I decided to create a simple parser to see what the results would be. Since I don't parse valid XML, I will call it XMLIsh from now on.
The parser works quite well actually, and the peformance isn't that bad either: I did some testing and I found out that it's only ~10 times slower than SimpleXMLElement on valid xml documents, while SimpleXMLElement is build in php functionality and my function is php only. And this parser also works on 'XMLIsh' documents, as described a few times before. So as long as super fast speed is not required, this might be a valid solution.
In my situation these documents are only parsed once in a while, since the output is cached, so I think this will work for me.
Anyway, this is my code:
/**
* This function parses a string as an XMLIsh document. An XMLIsh document is very similar to xml, but only one namespace should be parsed.
*
* parseXMLish walks through the document and creates a tree while doing so.

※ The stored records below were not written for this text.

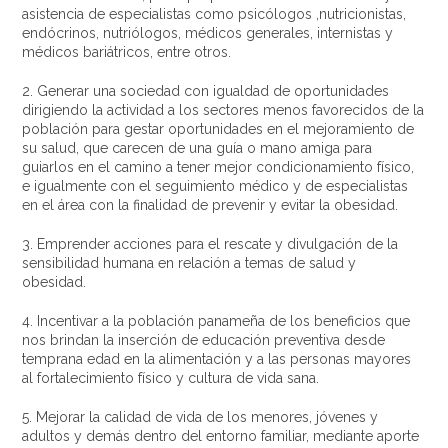
asistencia de especialistas como psicólogos ,nutricionistas,
endócrinos, nutriólogos, médicos generales, internistas y
médicos bariátricos, entre otros.
2. Generar una sociedad con igualdad de oportunidades
dirigiendo la actividad a los sectores menos favorecidos de la
población para gestar oportunidades en el mejoramiento de
su salud, que carecen de una guía o mano amiga para
guiarlos en el camino a tener mejor condicionamiento físico,
e igualmente con el seguimiento médico y de especialistas
en el área con la finalidad de prevenir y evitar la obesidad.
3. Emprender acciones para el rescate y divulgación de la
sensibilidad humana en relación a temas de salud y
obesidad.
4. Incentivar a la población panameña de los beneficios que
nos brindan la inserción de educación preventiva desde
temprana edad en la alimentación y a las personas mayores
al fortalecimiento físico y cultura de vida sana.
5. Mejorar la calidad de vida de los menores, jóvenes y
adultos y demás dentro del entorno familiar, mediante aporte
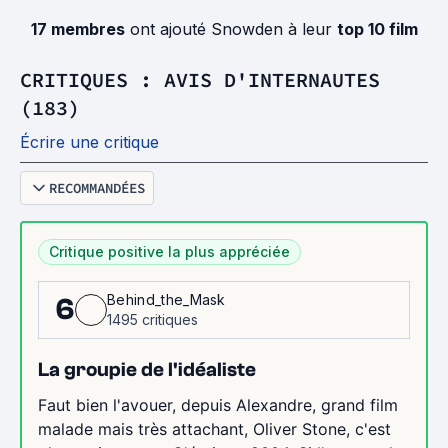
17 membres
ont ajouté Snowden à leur
top 10 film
CRITIQUES : AVIS D'INTERNAUTES
(183)
Écrire une critique
RECOMMANDÉES
Critique positive la plus appréciée
Behind_the_Mask
6
1495 critiques
La groupie de l'idéaliste
Faut bien l'avouer, depuis Alexandre, grand film
malade mais très attachant, Oliver Stone, c'est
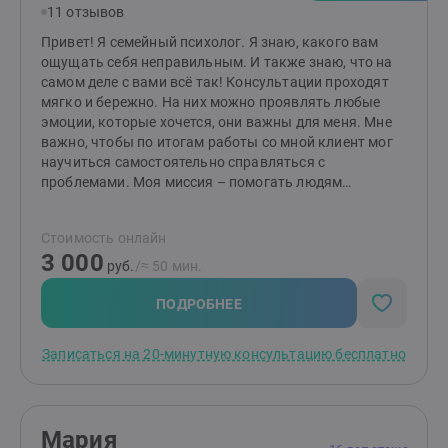
11 отзывов
поддержка и новый взгляд на привычные проблемы.
Вместе мы найдём ответы и сделаем вашу жизнь
Привет! Я семейный психолог. Я знаю, какого вам
легче, гармоничнее и счастливее. Готовы к первым
ощущать себя неправильным. И также знаю, что на
шагам? Создайте заявку, и мы начнём ваш путь к
самом деле с вами всё так! Консультации проходят
переменам!
мягко и бережно. На них можно проявлять любые
эмоции, которые хочется, они важны для меня. Мне
важно, чтобы по итогам работы со мной клиент мог
научиться самостоятельно справляться с
проблемами. Моя миссия – помогать людям
выстраивать здоровые и комфортные
взаимоотношения между друг другом! Если методы
Стоимость онлайн
работы вам отзываются, то буду рада видеть вас на
3 000
консультациях. Я работаю индивидуально и в паре от
руб.
/≈ 50 мин.
16 лет (с согласия родителей). НЕ работаю с: теми, кто
не верит в психологию; теми, кого заставили прийти;
ПОДРОБНЕЕ
тяжёлыми психиатрическими диагнозами; любыми
зависимостями, кроме зависимости между
Записаться на 20-минутную консультацию бесплатно
партнёрами в отношениях.
Мария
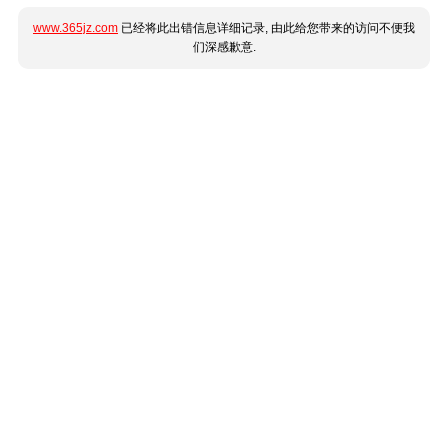
www.365jz.com
已经将此出错信息详细记录, 由此给您带来的访问不便我
们深感歉意.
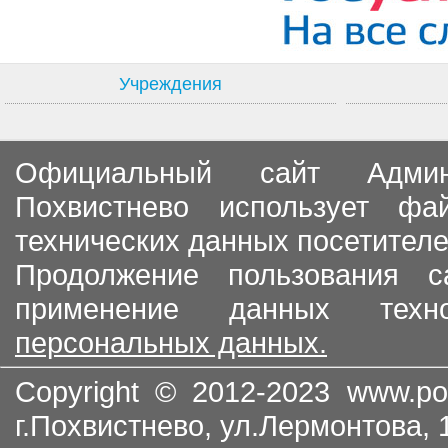
Учреждения
Официальный сайт Админи
Похвистнево использует ф
технических данных посетителе
Продолжение пользования с
применение данных тех
персональных данных.
Copyright © 2012-2023
www.po
г.Похвистнево, ул.Лермонтова,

* Each element will be represented as an array, with the following content:
* -index = 0: An array with as first element (index = 0) the type of the element. All following elements are its arguments with index=name and value=value.
* -index = 1: Optional:an array with the content of this element. If the content is a string, this array will only have one element, namely the content of the string.
*
* @param &$string The XMLIsh string to be parsed
* @param $namespace The namespace which should be parsed.
* @param &$offset The starting point of parsing. Default = 0
* @param $previousTag The current opening tag. This argument shouldn't be set manually, this argument is needed for this function to check if a closing tag is valid.
*/
function parseXMLish(&$string,$namespace,&$offset=0,$openingTag = ""){
//Whitespace doesn't matter, so trim it:)
$string = trim($string);
$result = array();
//We need to find our mvc elements. These elements use xml syntax and should have the namespace mvc.
//Opening, closing and self closing tags are found.
while(preg_match("/<(\/)?{$namespace}:(\w*)(.*?)(\/)?>/",$string,$matches,PREG_OFFSET_CAPTURE,$offset)){
//Before our first mvc element, other text might have been found (e.g. html code).
//This should be added to our result array first. Again, strip the whitespace.
$preText = substr($string,$offset,$matches[0][1]-$offset);
$trimmedPreText = trim($preText);
if (!empty($trimmedPreText))
$result[] = $trimmedPreText;
//We could have find 2 types of tags: closing and opening (including self closing) tags.
//We need to distinguish between those two.
if ($matches[1][0] == ''){
//This tag was an opening tag. This means we should add this to the result array.
//We add the name of this tag to the element first.
$result[][0][0] = $matches[2][0];
//Tags can also have arguments. We will find them here, and store them in the result array.
preg_match_all("/\s*(\w+=[\"']?\S+[\"'])/",$matches[0][0],$arguments);
foreach($arguments[1] as $argument){
list($name,$value)=explode("=",$argument);
$value = str_replace("\"","",$value);
$value = str_replace("'","",$value);
$result[count($result)-1][0][$name]=$value;
}
//We need to recalculate our offset. So lets do that.
$offset += strlen($preText) + strlen($matches[0][0]);
//Now we will have to fill our element with content.
//This is only necessary if this is a regular opening tag, and not a self-closing tag.
if (!(isset($matches[4]) && $matches[4][0] == "/")){
$content = parseXMLish($string, $namespace, $offset,$matches[2][0]);
}
//Only add content when there is any.
if (!empty($content))
$result[count($result)-1][] = $content;
}else{
//This tag is a closing tag. It means that we only have to update the offset, and that we can go one level up
//That is: return what we have so far back to the previous level.
//Note: the closing tag is the closing tag of the previous level, not of the current level.
if ($matches[2][0] != $openingTag)
throw new Exception("Closing tag doesn't match the opening tag. Opening tag: $previousTag. Closing tag: {$matches[2][0]}");
$offset += strlen($preText) + strlen($matches[0][0]);
return $result;
}
}
//If we have any text left after our last element, we should add that to the array too.
$postText = substr($string,$offset);
if (!empty($postText))
$result[] = $postText;
//We're done!
return $result;
}